I've been trying to obtain a unique ID (a GUID, or account name, or SID, etc...) for the user of the phone.
I immediately spotted the "android.permission.GET_ACCOUNTS" and it seemed like a good place to start. The documentation for that permission is the start and end of that path.
So I started looking at the codebase for GET_ACCOUNTS and how its used. Is there a System Service I can use? Nope. None defined in Context class.
Is there a Accounts service running?
$ adb shell ps
nope.
Is there any hint of an accounts package?
$ adb shell pm list packages
nope.
OK, lets dump the information out of all of the packages, with regards to services, using the android.content.pm.PackageManager?.
Ah, there's a "com.google.android.googleapps.GoogleLoginService?" as part of the "com.google.android.googleapps" package.
I should look at how the Calendar / Contacts / IM apps find out the account.
Looking at the source repository for /packages/providers/ I see that there are 3 apps that use the GET_ACCOUNTS permission! Yes, example code!
/packages/providers/CalendarProvider? /packages/providers/ContactsProvider? /packages/providers/GoogleContactsProvider?
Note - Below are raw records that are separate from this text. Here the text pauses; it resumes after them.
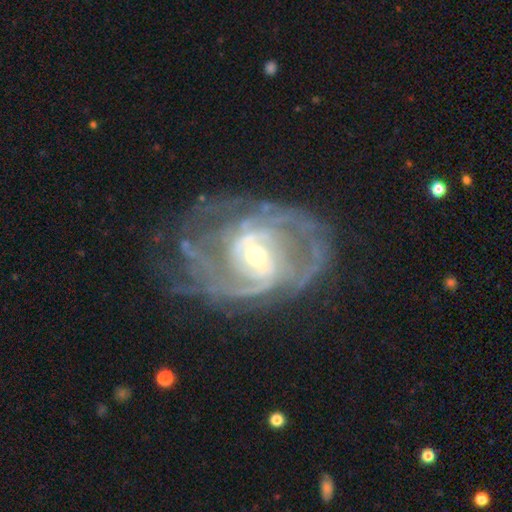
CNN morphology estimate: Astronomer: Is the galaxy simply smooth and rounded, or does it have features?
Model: featured or disk — 90%.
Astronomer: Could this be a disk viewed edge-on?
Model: no — 97%.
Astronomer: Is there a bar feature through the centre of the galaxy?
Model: weak — 46% (runner-up: strong, 32%).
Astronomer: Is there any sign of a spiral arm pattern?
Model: yes — 96%.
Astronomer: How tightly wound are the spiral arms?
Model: tight — 47% (runner-up: medium, 40%).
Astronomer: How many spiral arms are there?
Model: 2 — 41% (runner-up: can't tell, 25%).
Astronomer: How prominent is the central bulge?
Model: small — 49% (runner-up: moderate, 45%).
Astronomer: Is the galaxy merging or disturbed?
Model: none — 59%.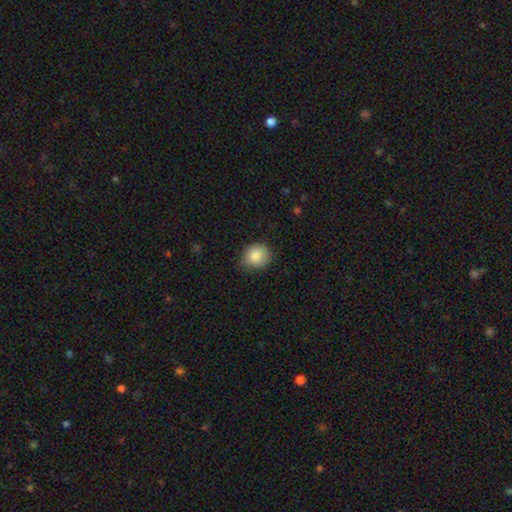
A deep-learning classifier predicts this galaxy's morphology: Smooth or featured: smooth — 86% (star or artifact — 8%)
How rounded: round — 73% (in between — 26%)
Merging: none — 75% (minor disturbance — 21%)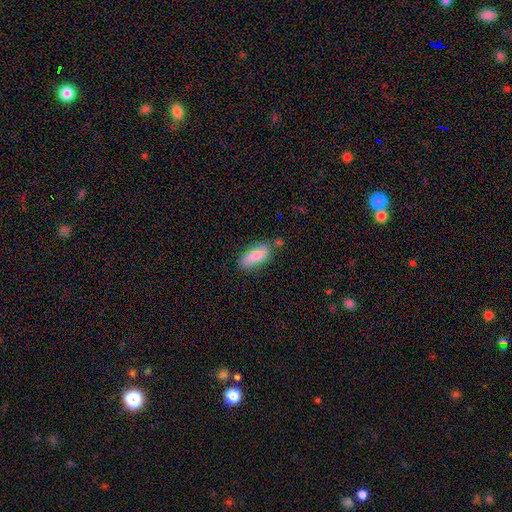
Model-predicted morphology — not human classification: Smooth or featured: smooth — 81% (featured or disk — 12%)
How rounded: in between — 82% (cigar-shaped — 15%)
Merging: none — 67% (minor disturbance — 21%)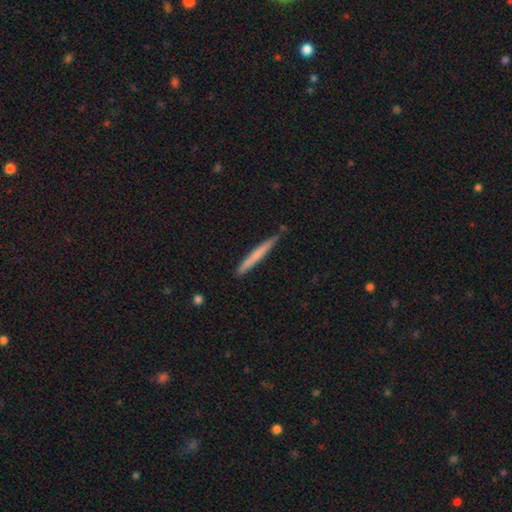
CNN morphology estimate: Overall: smooth (60%; featured or disk 34%). How rounded: cigar-shaped (97%). Merging: none (86%).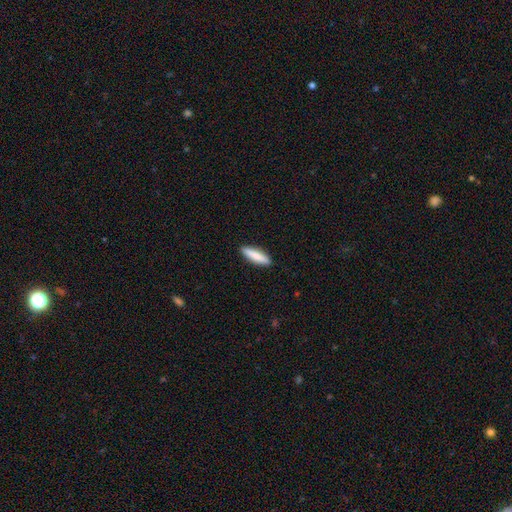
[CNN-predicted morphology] smooth 83%, featured or disk 12%, star or artifact 5%. Down the decision tree: how rounded — cigar-shaped (75%); merging — none (91%).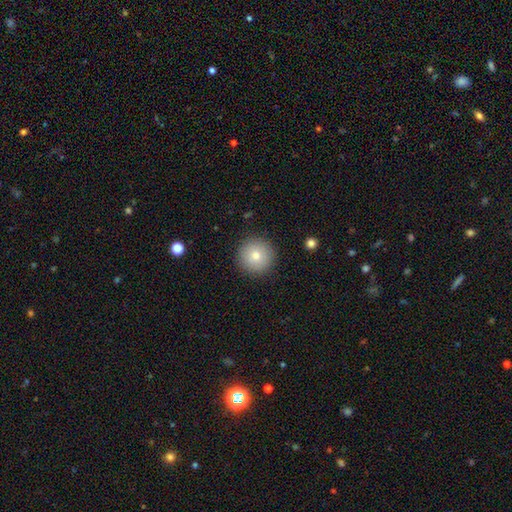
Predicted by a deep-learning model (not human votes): This appears to be a smooth galaxy with no disk features (78%) that is round (96%). Merging: none (92%).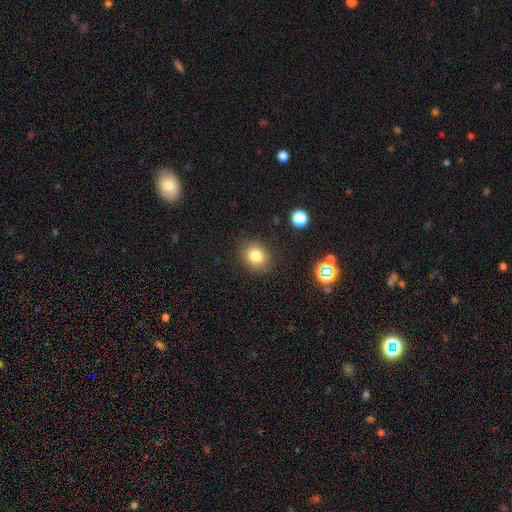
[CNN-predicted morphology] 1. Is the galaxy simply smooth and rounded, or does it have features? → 81% smooth, 12% star or artifact, 7% featured or disk.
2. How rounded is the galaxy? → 71% round, 28% in between, 1% cigar-shaped.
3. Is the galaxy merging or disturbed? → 86% none, 10% minor disturbance, 3% major disturbance, 2% merger.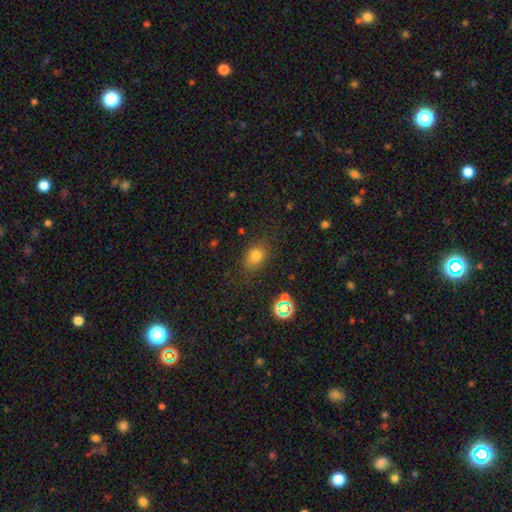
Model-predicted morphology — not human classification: This appears to be a smooth galaxy with no disk features (74%) that is in between round and cigar-shaped (59%). Merging: none (74%).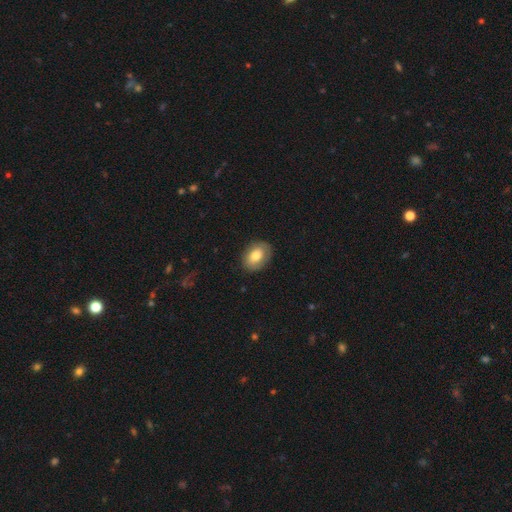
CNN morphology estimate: smooth 76%, featured or disk 17%, star or artifact 7%. Down the decision tree: how rounded — in between (76%); merging — none (83%).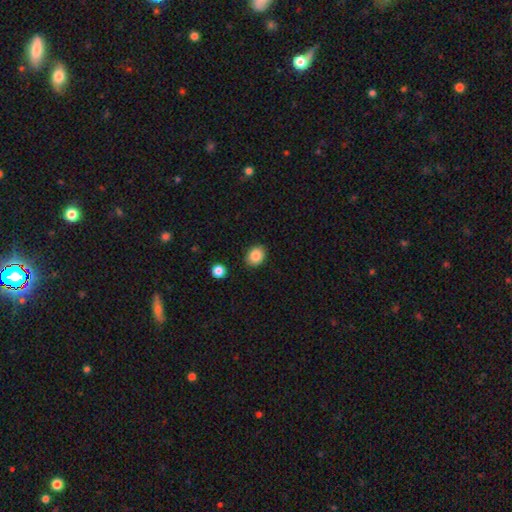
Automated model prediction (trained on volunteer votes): This appears to be a smooth galaxy with no disk features (86%) that is round (51%). Merging: none (88%).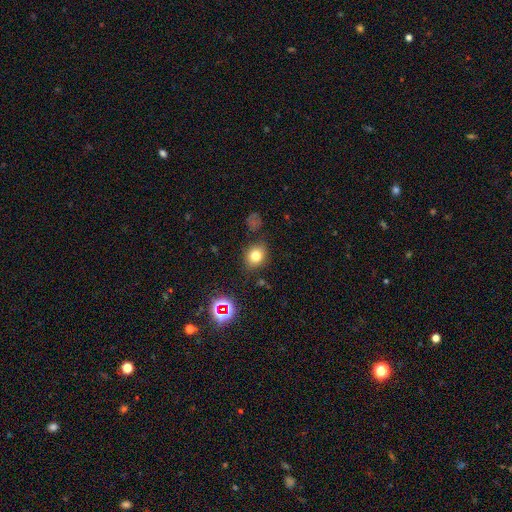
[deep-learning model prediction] The model was most divided on "how rounded": round: 63%, in between: 36%, cigar-shaped: 1%. More confident: merging — none (80%); smooth or featured — smooth (75%).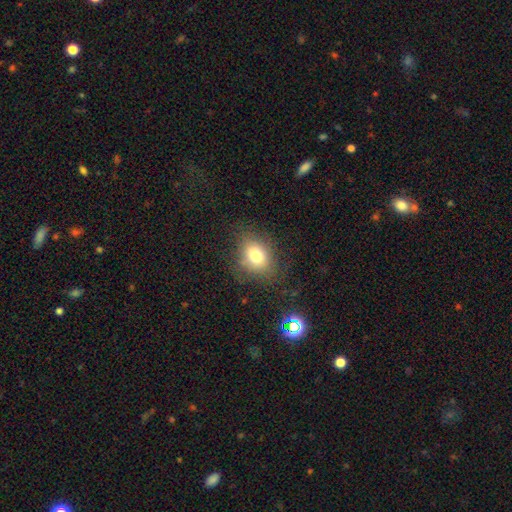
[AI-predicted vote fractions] Q: Smooth or featured?
A: smooth (75%); runner-up: star or artifact (13%)
Q: How rounded?
A: in between (56%); runner-up: round (43%)
Q: Merging?
A: none (76%); runner-up: minor disturbance (15%)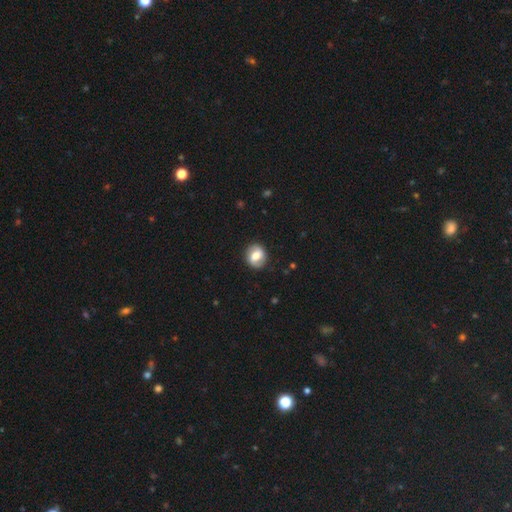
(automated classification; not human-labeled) Smooth or featured: smooth — 53% (featured or disk — 40%)
How rounded: round — 67% (in between — 32%)
Merging: none — 86% (minor disturbance — 10%)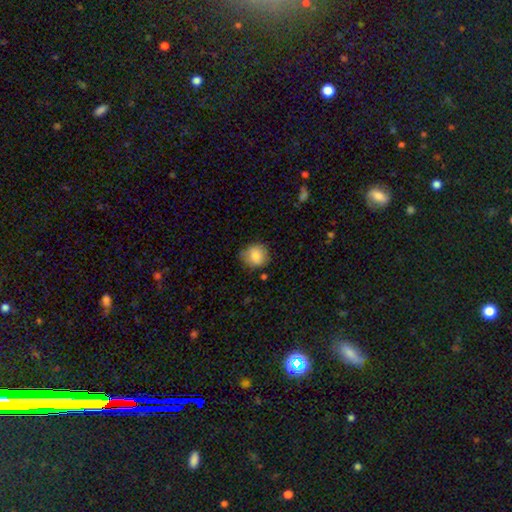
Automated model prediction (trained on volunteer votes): Smooth or featured: smooth — 84% (featured or disk — 8%)
How rounded: round — 85% (in between — 14%)
Merging: none — 74% (minor disturbance — 20%)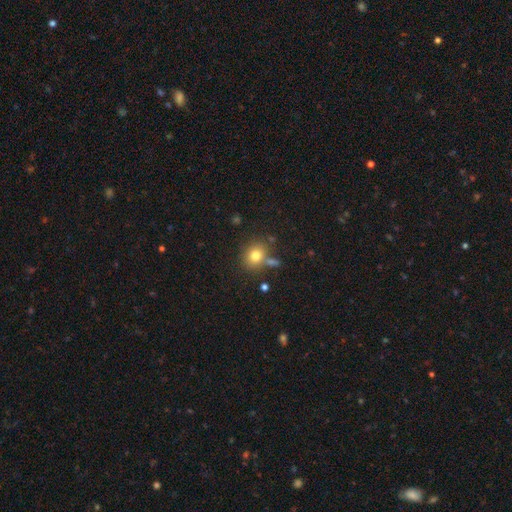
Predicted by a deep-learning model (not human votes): Smooth or featured? Predicted: smooth (p=0.78). How rounded? Predicted: round (p=0.67). Merging? Predicted: none (p=0.70).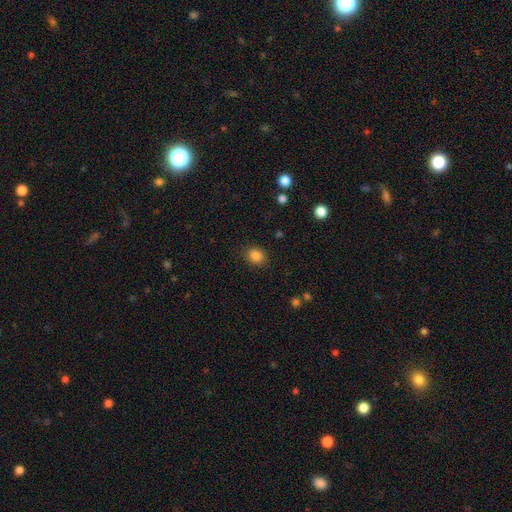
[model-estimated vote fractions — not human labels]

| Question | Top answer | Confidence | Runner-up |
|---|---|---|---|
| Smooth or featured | smooth | 85% | star or artifact (11%) |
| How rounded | round | 64% | in between (35%) |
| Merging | none | 87% | minor disturbance (9%) |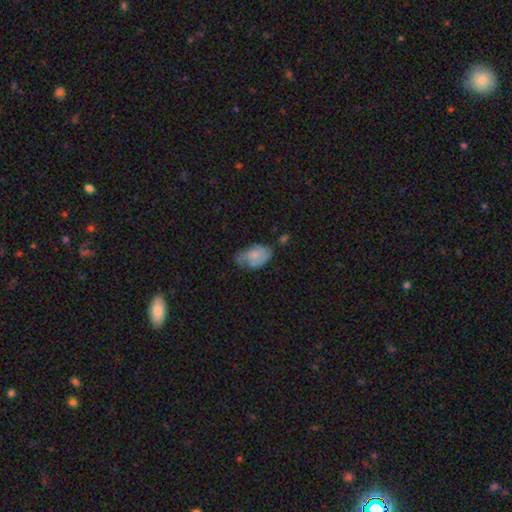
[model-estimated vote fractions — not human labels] Q: Smooth or featured?
A: smooth (61%); runner-up: featured or disk (32%)
Q: How rounded?
A: in between (91%); runner-up: round (8%)
Q: Merging?
A: none (43%); runner-up: minor disturbance (38%)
I see in the example code the snippet I need ...
/packages/providers/CalendarProvider?/src/com/android/providers/calendar/CalendarProvider?.java
/* -- cut -- */
GoogleLoginServiceBlockingHelper? loginHelper = null; String username = null;
try {
loginHelper = new GoogleLoginServiceBlockingHelper?(getContext());
username = loginHelper.getAccount(false); if (TextUtils?.isEmpty(username)) {
Log.w(TAG, "Unable to update calendars from server -- "
- "no users configured.");
return;
}
} catch (GoogleLoginServiceNotFoundException? e) {
Log.e(TAG, "Could not find Google login service", e); return;
} finally {
if (loginHelper != null) {
loginHelper.close();
}
}
/* -- cut -- */
OK, that uses a class called com.google.android.googlelogin.GoogleLoginServiceBlockingHelper?, which isn't part of the SDK. OK. lets find it in our android repository.
There it is -> frameworks/opt/com.google.android.googlelogin/client.jar
OK. lets load that into our project, setup all of the permissions and try that code on the emulator. Crash. the Verifier either doesn't like having the class in the APK if I let it go into the APK. Or the Verifier doesn't like having the class referenced, as its not present in APK.
Sounds like I need to add a <use-library> entry in my AndroidManifest?.xml But which one? Dumping the PackageInfo? on the shared library stuff from the ApplicationInfo? proves pointless.
And is this path even a viable solution?
A bug found on
http://code.google.com/p/android/issues/detail?id=1073 seems to indicate that it is not possible.
But there's been no word from google confirming or denying that bug.
Any help would be greatly appreciated.